Menghargai Diri Sendiri

Budaya saling menghargai sesama, saat ini- tampak sedang berada pada titk nadir ketiadaan. Intoleransi menjadi bukti nyata yang tak terelakkan. Tawuran antar-pelajar, antar-etnis, antar-suku, antar-warga, kerap bertamu menyambangi ruang keluarga kita melalui layar kaca. Yah, apapun alasannya budaya ketimuran yang santun dan toleran, nyaris lenyap dikubur sikap apatis dan ketidakpedulian terhadap individu serta kelompok masyarakat yang lain. Problem klasik yang rajin memukul gendang telinga kita.
''.... Dan kami menjadikan kamu berbangsa-bangsa dan bersuku-suku agar kamu saling mengenal. Sesungguhnya yang paling mulia diantara kamu disisi Allah SWT adalah yang paling bertaqwa. Sesungguhnya Allah SWT maha mengetahui lagi maha mengenal.'' (QS. AL-HUJURAT :13)

menghargai diri sendiri

Petikan ayat diatas mengetengahkan isyarat bahwa proses mengenal harus berkelanjutan dengan proses lain yang berporos pada terciptanya kehidupan bermasyarakat yang saling menghargai antara satu individu dengan individu yang lain, juga antar-golongan pada umumnya. Sikap menghargai yang tumbuh dalam setiap kita, tentunya tidal lahir dari individu yang abai akan penghargaan terhadap dirinya sendiri. Ini menjadi sangat penting, ketika menghargai sesamanya, dapat ditakar dari cara terbaik menghargai dirinya. Dan tentunya, memperlakukan diri sendiri secara positif - sebagai wujud menjaga citra diri - menjadi kuncinya. Rasululullah SAW bersabda, ''Tidak ada satupun milikku yang kusembunyikan dari kalian. Barang siapa menjaga harga dirinya, maka Allah akan menjaga dirinya.'' (HR.Bukhari- Muslim).

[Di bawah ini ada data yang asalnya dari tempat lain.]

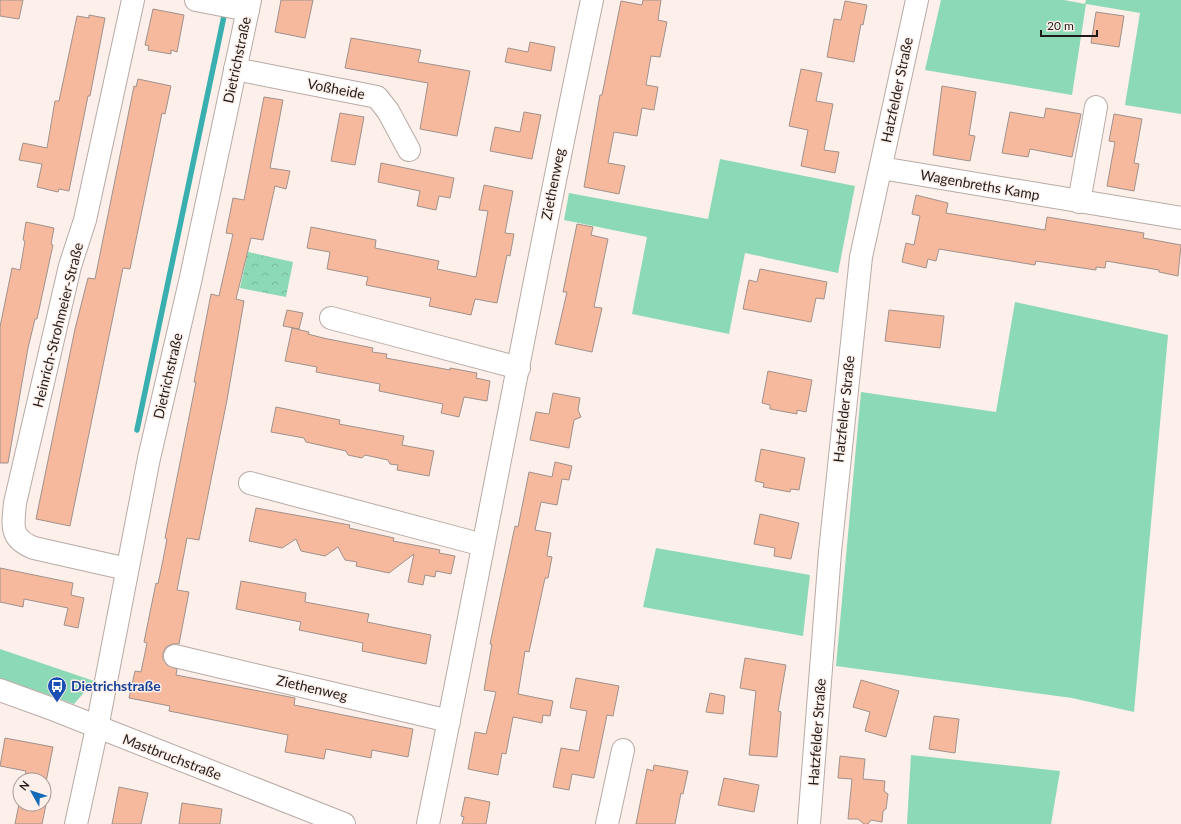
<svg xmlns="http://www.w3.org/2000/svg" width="1181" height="824" font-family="Lato,sans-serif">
  <defs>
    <pattern id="forest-crowns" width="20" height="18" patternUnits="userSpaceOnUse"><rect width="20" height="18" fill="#8cd9b5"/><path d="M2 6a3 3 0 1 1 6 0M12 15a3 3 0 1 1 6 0" fill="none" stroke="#78ba9b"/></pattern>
  </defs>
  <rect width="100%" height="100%" fill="#fdefe9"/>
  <g fill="#8cd9b5">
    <polygon points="941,0 1064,0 1085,4 1086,0 1181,0 1181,114 1125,105 1140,13 1086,4 1072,95 925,70"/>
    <polygon points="720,159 855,186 838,273 745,253 729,334 632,314 647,237 564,220 569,193 708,219"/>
    <polygon points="1015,302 1168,335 1134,712 1072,698 836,666 861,392 996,412"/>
    <polygon points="656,548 810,575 803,636 643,607"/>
    <polygon points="0,649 94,681 74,704 0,678"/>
    <polygon points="911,755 1060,771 1051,824 907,824"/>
  </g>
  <polygon fill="url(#forest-crowns)" points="248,252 293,262 286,297 240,288"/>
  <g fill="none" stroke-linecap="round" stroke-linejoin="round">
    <polyline stroke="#39afb0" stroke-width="5.5" points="137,430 224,16"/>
  </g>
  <g fill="#f7b99e" stroke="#9f928c">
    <polygon points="0,0 23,0 19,19 0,16"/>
    <polygon points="281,0 313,0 305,38 275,32"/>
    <polygon points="643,0 661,0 658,20 667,22 660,57 651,56 646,85 658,87 654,110 642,108 637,136 614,132 608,163 625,166 619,194 584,187 600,95 602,95 621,1 642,5"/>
    <polygon points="845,1 867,5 863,25 861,24 854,62 827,57 834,19 841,20"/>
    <polygon points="153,9 184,15 177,52 171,50 171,54 148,50 149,46 145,45"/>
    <polygon points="1096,12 1124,16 1119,47 1091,43"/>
    <polygon points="89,15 105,18 90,96 88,96 69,191 59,189 58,192 37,187 42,164 19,160 23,143 47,148 55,101 59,101 77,16 89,18"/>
    <polygon points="351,38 421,50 418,62 470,71 457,136 420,129 428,83 345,68"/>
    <polygon points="530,42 555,47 551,71 505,62 508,48 528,52"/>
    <polygon points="801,69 822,73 816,101 833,104 824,150 839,152 835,173 801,166 808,130 789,126"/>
    <polygon points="138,79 171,86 165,114 162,113 130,269 123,268 70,526 36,519 75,329 88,278 95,279 134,86 136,87"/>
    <polygon points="942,86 976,92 969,135 975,136 970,161 933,155"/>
    <polygon points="264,97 283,100 270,168 290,171 286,189 275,186 263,240 251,238 236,299 244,301 227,400 199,540 187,538 177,590 189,592 179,644 172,644 166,647 163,653 163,659 167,665 177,669 176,675 295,698 294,705 413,729 408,757 372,750 371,758 326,749 324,759 285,752 288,735 169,711 170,706 129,698 135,671 141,672 147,643 144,642 156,583 158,584 163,560 167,539 165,538 196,382 194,382 211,294 219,296 233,234 226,233 233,198 244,200"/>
    <polygon points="1046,108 1081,114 1072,157 1030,149 1028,157 1002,153 1010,112 1044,118"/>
    <polygon points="524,112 541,115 532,159 490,151 495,127 520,132"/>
    <polygon points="340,113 364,117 355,165 331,161"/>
    <polygon points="1114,114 1142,119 1134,163 1139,164 1134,191 1107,186 1115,142 1109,141"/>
    <polygon points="381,163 454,178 450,198 439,196 436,210 417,206 420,191 378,182"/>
    <polygon points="484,185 513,191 505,233 514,234 510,256 507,255 497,303 475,299 471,315 429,306 431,298 366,285 368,277 327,269 330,252 307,248 311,227 376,240 375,248 439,261 437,269 476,277 488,211 479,210"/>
    <polygon points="916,195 948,203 946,213 993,221 1045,230 1047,217 1144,233 1143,238 1181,245 1178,276 1159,272 1159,270 1106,261 1105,268 1096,267 1096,270 1036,261 1035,265 939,249 936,261 928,259 926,268 902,262 906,243 914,245 920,216 912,214"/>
    <polygon points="26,222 54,228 51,244 53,245 37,319 35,319 28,348 8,463 0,463 0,327 12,268 20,270 25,241 23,240"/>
    <polygon points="577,224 593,227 591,235 608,239 594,307 602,308 592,352 555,344 567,292 563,292"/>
    <polygon points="760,269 827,282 824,299 816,298 811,322 743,309 749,280 757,282"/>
    <polygon points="287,310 303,313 299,329 283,326"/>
    <polygon points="889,310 944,316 940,348 885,341"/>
    <polygon points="292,328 309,332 308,334 323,338 373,348 372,352 387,354 386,358 450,370 450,368 477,373 476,378 490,381 487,401 464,397 459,417 441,413 443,404 379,391 380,384 316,372 317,367 285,361"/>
    <polygon points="768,371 812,380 806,412 797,410 797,414 770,409 770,405 762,403"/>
    <polygon points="553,393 580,398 578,410 581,417 574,420 569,448 530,440 536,412 549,414"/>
    <polygon points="276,407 340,420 339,424 404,436 402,445 434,451 429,476 397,470 398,465 390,464 388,460 365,455 362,458 348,455 346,451 306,442 304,438 271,432"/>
    <polygon points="761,449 805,458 799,490 791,489 790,492 763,487 764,483 755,481"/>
    <polygon points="555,462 572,466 569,480 562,479 557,505 541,502 535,530 551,533 547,556 552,557 548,578 545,578 529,652 525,651 518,694 553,701 550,716 543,715 542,723 513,717 506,754 502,753 498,775 468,769 475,732 486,734 496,692 484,690 492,644 490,644 515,526 518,527 529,472 552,477"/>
    <polygon points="256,508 350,525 349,528 394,538 393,541 440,550 439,553 455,556 451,574 436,571 435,577 425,575 423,585 408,582 414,554 389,573 356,566 357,562 345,560 338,547 325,556 301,551 296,539 282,548 249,541"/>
    <polygon points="760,514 799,523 791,559 774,556 775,548 754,544"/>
    <polygon points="0,568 73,583 71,595 84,598 78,628 64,625 68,608 24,599 23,607 0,602"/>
    <polygon points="241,581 306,593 305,602 369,614 367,622 431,635 426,664 362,651 363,643 299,630 301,622 236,609"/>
    <polygon points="745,658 786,665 778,711 781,712 777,757 749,755 756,691 740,688"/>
    <polygon points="576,678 619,686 613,716 607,715 594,778 572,774 569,790 553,787 561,748 579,751 587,711 570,708"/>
    <polygon points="861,680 899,691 886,737 865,731 870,712 853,707"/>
    <polygon points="710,693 725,696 723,714 706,712"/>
    <polygon points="934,716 959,719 955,753 929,749"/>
    <polygon points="5,738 53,747 44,792 44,780 24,780 26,771 0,766"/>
    <polygon points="840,756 865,759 863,779 885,781 884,791 888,794 886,809 883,811 882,822 871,820 868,824 864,824 858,819 848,819 852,779 838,778"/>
    <polygon points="654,765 688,771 683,794 681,793 675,824 636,824 647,769 653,771"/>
    <polygon points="724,778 759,785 754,812 718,805"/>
    <polygon points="119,787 148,793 141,824 112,824"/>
    <polygon points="465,797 490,802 486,824 462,824 464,817 461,816"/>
    <polygon points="20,799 20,804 44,804 44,799 47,800 42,824 15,824"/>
    <polygon points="182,803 222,809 220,824 179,824"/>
  </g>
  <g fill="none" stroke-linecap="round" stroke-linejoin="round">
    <defs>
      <g id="minor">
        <polyline points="196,0 248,10"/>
        <polyline points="235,69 377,97 388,111 409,150"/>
        <polyline points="881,168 1181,218"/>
        <polyline points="1079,202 1096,107"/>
        <polyline points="331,318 519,368"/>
        <polyline points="250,483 483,545"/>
        <path d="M127 569 34 548C9 538 13 526 15 503L70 266 85 220 133 0"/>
        <polyline points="175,656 449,721"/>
        <polyline points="0,690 55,710 344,824"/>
        <polyline points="76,824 97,728 149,458 190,282 250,0"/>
        <path d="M428 824C484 550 534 274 592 0"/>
        <polyline points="607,824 623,750"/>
        <polyline points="809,824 830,552 861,257 917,0"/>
      </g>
    </defs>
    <use href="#minor" stroke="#b8aaa5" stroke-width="24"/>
    <use href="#minor" stroke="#fff" stroke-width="22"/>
  </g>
  <defs>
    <symbol id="bus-pin" viewBox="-11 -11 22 30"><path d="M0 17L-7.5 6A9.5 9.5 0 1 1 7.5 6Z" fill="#1a4fb4" stroke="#fdefe9"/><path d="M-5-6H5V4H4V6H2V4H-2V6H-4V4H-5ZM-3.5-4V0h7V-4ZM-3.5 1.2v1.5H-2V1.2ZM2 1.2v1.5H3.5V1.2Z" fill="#fff"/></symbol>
  </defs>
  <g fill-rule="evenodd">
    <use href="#bus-pin" x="46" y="675" width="22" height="30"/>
  </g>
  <g text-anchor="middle" stroke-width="3" stroke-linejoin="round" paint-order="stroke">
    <g font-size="14" fill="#201b19" stroke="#fdefe9">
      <text transform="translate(237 60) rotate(-78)" y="5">Dietrichstraße</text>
      <text transform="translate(336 89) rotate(11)" y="5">Voßheide</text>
      <text transform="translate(897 90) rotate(-78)" y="5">Hatzfelder Straße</text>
      <text transform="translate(553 184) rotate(-79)" y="5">Ziethenweg</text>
      <text transform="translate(980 185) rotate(10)" y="5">Wagenbreths Kamp</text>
      <text transform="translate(58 325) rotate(-76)" y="5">Heinrich-Strohmeier-Straße</text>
      <text transform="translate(168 376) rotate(-77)" y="5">Dietrichstraße</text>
      <text transform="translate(844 409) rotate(-84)" y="5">Hatzfelder Straße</text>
      <text transform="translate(312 688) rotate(13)" y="5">Ziethenweg</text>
      <text transform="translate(817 732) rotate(-86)" y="5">Hatzfelder Straße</text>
      <text transform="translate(172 757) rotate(21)" y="5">Mastbruchstraße</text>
    </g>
    <g font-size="14" font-weight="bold" fill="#164399" stroke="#fdefe9" text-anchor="start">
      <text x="71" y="691">Dietrichstraße</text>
    </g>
  </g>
  <g transform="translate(32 792) rotate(309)"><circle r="19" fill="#fdefe9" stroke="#a59a96"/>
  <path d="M0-3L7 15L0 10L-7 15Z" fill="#136ab8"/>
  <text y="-6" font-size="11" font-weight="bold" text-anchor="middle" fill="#201b19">N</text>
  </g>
  <path d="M1041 30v6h56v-6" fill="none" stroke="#201b19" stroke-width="2"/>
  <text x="1047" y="30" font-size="12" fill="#201b19" stroke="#fdefe9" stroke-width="3" paint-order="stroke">20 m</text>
</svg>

Menghargai diri sendiri, berpotensi untuk menjaga citra diri. Melepas semua sikap yang berlawanan dengan syara', dan menghindar dari petaka dosa adalah upaya nyata mewujudnya penghargaan tersebut. Begitupun sebaliknya, jika kita menenggelamkan iman dan menggadaikan sikap pada nafsu dan kenistaan, harga dan citra diri kita tidak akan terpelihara seutuhnya. Ketika citra diri terjaga, maka berbicara positif tentang diri menjadi keniscayaan yang harus tercipta. Maksudnya, berbicara positif tentang diri berarti menegaskan siapa jati diri kita sesungguhnya. Dalam hal ini, pengukuhan identitas menjadi sangat kentara untuk diperlihatkan. Tentang jati diri, keyakinan akan kebenaran, keberpihakan pada nilai dan moral, serta konstribusi nyata terhadap kebaikan dengan menanggalkan sikap egois, apatis, pragmatis dan individualistis. Karena bagaimana pun juga, berbicara positif tentang diri merupakan awal dari terciptanya sikap poositif dari setiap individu yang ada.

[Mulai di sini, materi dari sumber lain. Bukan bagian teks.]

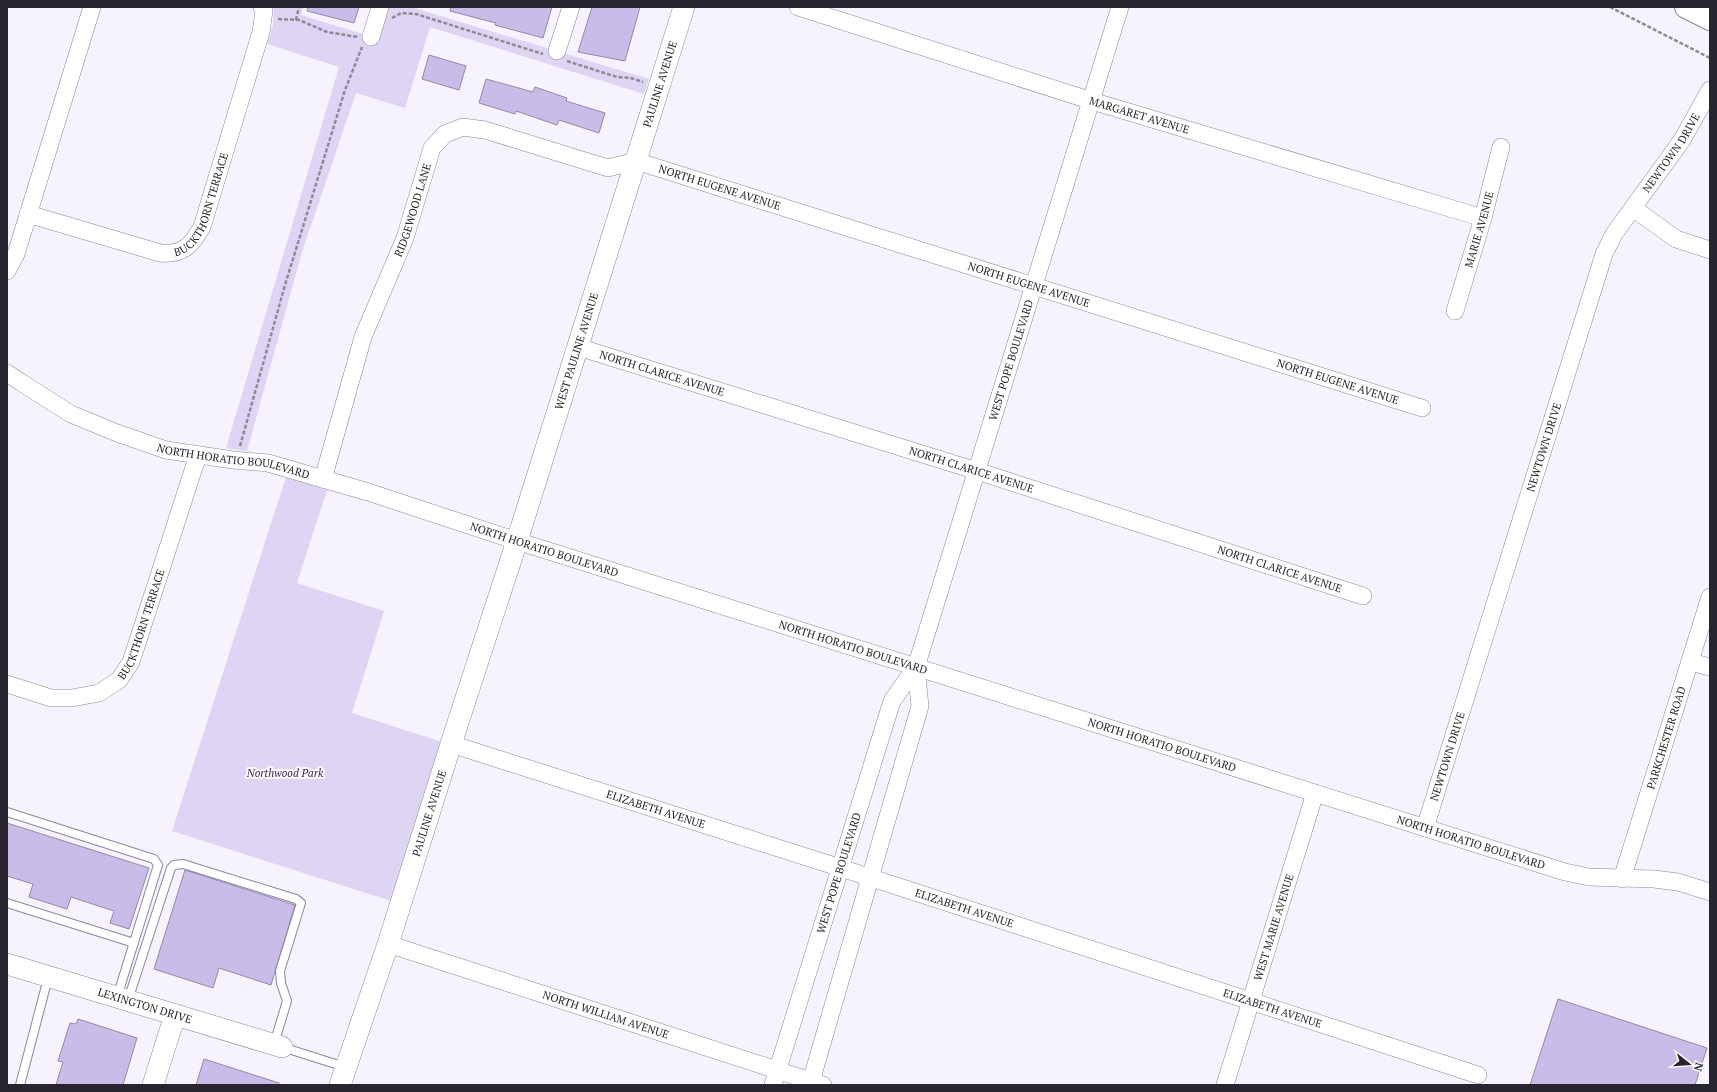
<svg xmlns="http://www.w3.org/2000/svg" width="1717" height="1092" font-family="'PT Serif',serif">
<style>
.green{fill:#ded5f4}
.building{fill:#cabce8;stroke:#938aa5}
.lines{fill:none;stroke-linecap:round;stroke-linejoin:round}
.service-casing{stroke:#8d859f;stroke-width:10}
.minor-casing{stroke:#8d859f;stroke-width:18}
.tertiary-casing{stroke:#8d859f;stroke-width:22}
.secondary-casing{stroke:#8d859f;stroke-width:24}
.path{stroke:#8f8b96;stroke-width:2.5;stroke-dasharray:4 2;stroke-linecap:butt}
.service{stroke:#fff;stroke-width:8}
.minor{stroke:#fff;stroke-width:17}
.tertiary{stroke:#fff;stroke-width:21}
.secondary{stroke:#fff;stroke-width:22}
.labels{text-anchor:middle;stroke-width:4;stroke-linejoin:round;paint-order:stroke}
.street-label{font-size:11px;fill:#292530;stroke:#fff}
.park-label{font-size:11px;font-style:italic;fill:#352054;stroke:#fff}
</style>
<rect width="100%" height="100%" fill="#f6f2fe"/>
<path class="green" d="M274,7H303L301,15L379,39L389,7H411L649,79L644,94L430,27L405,108L356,93L302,252L247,451L226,448L339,67L267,44L273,25Z
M286,477L327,490L297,583L384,611L352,713L442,742L391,901L172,831Z"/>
<path class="building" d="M308,7H359L354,23L307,11Z
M451,7H552L543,38L495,25L496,23L450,11Z
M592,7H640L625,61L578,52Z
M429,55L466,66L459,90L422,79Z
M486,79L533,92L535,87L567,98L566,101L605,113L599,133L559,120L557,125L516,111L515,114L479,103Z
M7,823L149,868L129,929L110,923L114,911L71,897L67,909L29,897L33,884L7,876Z
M185,870L295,905L271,985L219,968L213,988L154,969Z
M1558,999L1707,1048L1695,1085H1530Z
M78,1019L137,1038L123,1085H56L63,1062L58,1061L70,1023L76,1024Z
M204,1059L279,1083V1085H196Z"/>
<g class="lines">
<g class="service-casing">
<path id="service" d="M7,812L154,859L158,865L117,997
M7,903L134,943
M128,1000L171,868L174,865L183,864L296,899L301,903L280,971L281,983L287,1001L274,1044
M282,1047L345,1067
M20,1085L48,978"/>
</g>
<g class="minor-casing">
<g id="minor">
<path id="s1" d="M798,7L1092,101L1483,218"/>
<path d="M371,37L380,7"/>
<path d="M557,51L571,7"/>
<path d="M1633,208L1676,239L1710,250"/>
<path id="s2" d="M28,214L160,253C183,255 191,246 202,227L261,32L264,11L262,7"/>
<path d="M7,271L16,254L92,7"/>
<path id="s3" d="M1455,311L1483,218L1501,147"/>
<path id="s4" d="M578,347L977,471L1363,596"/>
<path id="s5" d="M7,373L22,383L71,414L117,433L166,450L233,460L268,463L368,492L517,541L1565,872L1589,877L1654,879L1678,882L1710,892"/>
<path id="s6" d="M323,479L363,337L405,238L432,148L445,134L463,127L485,130L608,168L636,161L1422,408"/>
<path d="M1690,662L1710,667"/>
<path id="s7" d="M7,684L51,698H72L99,693L119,680L131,662L198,455"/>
<path id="s8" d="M451,744L841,868L1478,1075"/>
<path id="s9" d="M1425,828L1604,254L1614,234L1682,140L1710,90"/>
<path id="s10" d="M1622,879L1710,597"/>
<path id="s11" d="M388,944L823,1085"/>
<path id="s12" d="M773,1085L892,701L916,667L1120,7"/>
<path d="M810,1085L920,706L916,667"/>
<path id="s13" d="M1225,1085L1315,793"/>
</g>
</g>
<g class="tertiary-casing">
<g id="tertiary">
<path id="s14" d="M7,964L282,1047"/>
<path d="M153,1085L175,1015"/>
<path id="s15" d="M340,1085L388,944L451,744L517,541L684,7"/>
</g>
</g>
<g class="secondary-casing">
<path id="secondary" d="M1686,7L1710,19"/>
</g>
<path class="path" d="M1610,7L1710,58
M392,18L401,13L416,14L543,54
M278,19L299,20L327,32L358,37
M296,20L299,7
M567,61L617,77L631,78L643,82
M240,446L285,285L345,90L362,47"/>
<use href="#service" class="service"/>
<use href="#minor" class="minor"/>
<use href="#tertiary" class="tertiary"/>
<use href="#secondary" class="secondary"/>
</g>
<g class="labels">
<g class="street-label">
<text dy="4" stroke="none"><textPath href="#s15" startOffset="1051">PAULINE AVENUE</textPath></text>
<text dy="4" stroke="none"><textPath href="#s1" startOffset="358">MARGARET AVENUE</textPath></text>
<text dy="4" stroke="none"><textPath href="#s9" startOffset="723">NEWTOWN DRIVE</textPath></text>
<text dy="4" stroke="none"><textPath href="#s6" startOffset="655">NORTH EUGENE AVENUE</textPath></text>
<text dy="4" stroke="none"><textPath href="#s2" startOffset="210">BUCKTHORN TERRACE</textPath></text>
<text dy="4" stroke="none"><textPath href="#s6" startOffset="284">RIDGEWOOD LANE</textPath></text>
<text dy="4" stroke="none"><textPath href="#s3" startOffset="85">MARIE AVENUE</textPath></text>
<text dy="4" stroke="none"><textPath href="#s6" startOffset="979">NORTH EUGENE AVENUE</textPath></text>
<text dy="4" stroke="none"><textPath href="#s15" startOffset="771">WEST PAULINE AVENUE</textPath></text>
<text dy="4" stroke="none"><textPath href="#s12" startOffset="765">WEST POPE BOULEVARD</textPath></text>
<text dy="4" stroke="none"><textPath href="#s4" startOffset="88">NORTH CLARICE AVENUE</textPath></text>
<text dy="4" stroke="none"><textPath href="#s6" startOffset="1303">NORTH EUGENE AVENUE</textPath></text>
<text dy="4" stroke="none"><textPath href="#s9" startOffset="399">NEWTOWN DRIVE</textPath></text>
<text dy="4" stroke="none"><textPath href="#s5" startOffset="246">NORTH HORATIO BOULEVARD</textPath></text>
<text dy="4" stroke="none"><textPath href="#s4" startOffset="412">NORTH CLARICE AVENUE</textPath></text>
<text dy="4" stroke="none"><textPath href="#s5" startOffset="570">NORTH HORATIO BOULEVARD</textPath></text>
<text dy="4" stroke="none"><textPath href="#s4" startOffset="736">NORTH CLARICE AVENUE</textPath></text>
<text dy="4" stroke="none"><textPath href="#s7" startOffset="179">BUCKTHORN TERRACE</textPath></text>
<text dy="4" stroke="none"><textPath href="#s5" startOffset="894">NORTH HORATIO BOULEVARD</textPath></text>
<text dy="4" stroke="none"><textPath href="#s10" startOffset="148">PARKCHESTER ROAD</textPath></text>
<text dy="4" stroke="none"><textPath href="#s5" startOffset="1218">NORTH HORATIO BOULEVARD</textPath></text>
<text dy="4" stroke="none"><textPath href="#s9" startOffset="75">NEWTOWN DRIVE</textPath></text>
<text dy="4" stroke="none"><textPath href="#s8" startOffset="215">ELIZABETH AVENUE</textPath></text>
<text dy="4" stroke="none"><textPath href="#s15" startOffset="286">PAULINE AVENUE</textPath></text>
<text dy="4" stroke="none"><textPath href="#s5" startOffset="1542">NORTH HORATIO BOULEVARD</textPath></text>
<text dy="4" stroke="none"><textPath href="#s12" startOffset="222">WEST POPE BOULEVARD</textPath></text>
<text dy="4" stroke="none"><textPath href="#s8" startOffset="539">ELIZABETH AVENUE</textPath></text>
<text dy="4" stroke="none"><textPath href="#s13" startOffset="165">WEST MARIE AVENUE</textPath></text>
<text dy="4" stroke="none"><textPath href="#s14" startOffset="144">LEXINGTON DRIVE</textPath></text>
<text dy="4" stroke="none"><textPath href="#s8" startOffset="863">ELIZABETH AVENUE</textPath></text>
<text dy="4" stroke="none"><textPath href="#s11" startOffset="229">NORTH WILLIAM AVENUE</textPath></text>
</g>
<g class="park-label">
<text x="285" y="777">Northwood Park</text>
</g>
</g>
<rect width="1717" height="1092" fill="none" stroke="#292530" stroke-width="16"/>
<g transform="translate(1689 1064) rotate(107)" stroke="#ffffff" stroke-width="3" paint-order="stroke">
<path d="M0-3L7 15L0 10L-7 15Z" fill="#292530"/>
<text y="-6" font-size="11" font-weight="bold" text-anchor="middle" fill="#292530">N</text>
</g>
</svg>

Ketika kita berani menghargai diri sendiri dengan memupuk nilai-nilai positif didalamnya, maka bukan hal yang rumit untuk mengenal dan menghargai individu serta golongan yang tidak sejalan. Untuk Indonesia kita hanya perlu menghargai diri sendiri sebagai manusia hebat yang berani menghargai orang lain. Toleran untuk tidak henti menyambung shilaturahmi dan mempererat persaudaraan, sehingga problem klasik diawal tulisan ini, tidak lantas menjadi akhir dari perjalanan Indonesia menggapai mimpi ;baldatun thayyibatun warabbun ghafur.

Demikianlah Islam menuntun kita menghargai diri sendiri untuk menghargai orang lain. Tentunya dengan menumbuh-suburkan nilai-nilai positif dalam berfikir, bersikap dan berucap. Selaras dengan firman-Nya,'' Aku adalah sesuai persangkaan hamba-Ku kepada-Ku'', jika ia menyangka sesuatu yang baik, maka ia akan mendapatkannya. Dan jika ia menyangka sesuatu yang buruk, maka ia pun akan mendapatkannya.'' (HR.Ahmad, Baihaqi, Ibnu Hibban).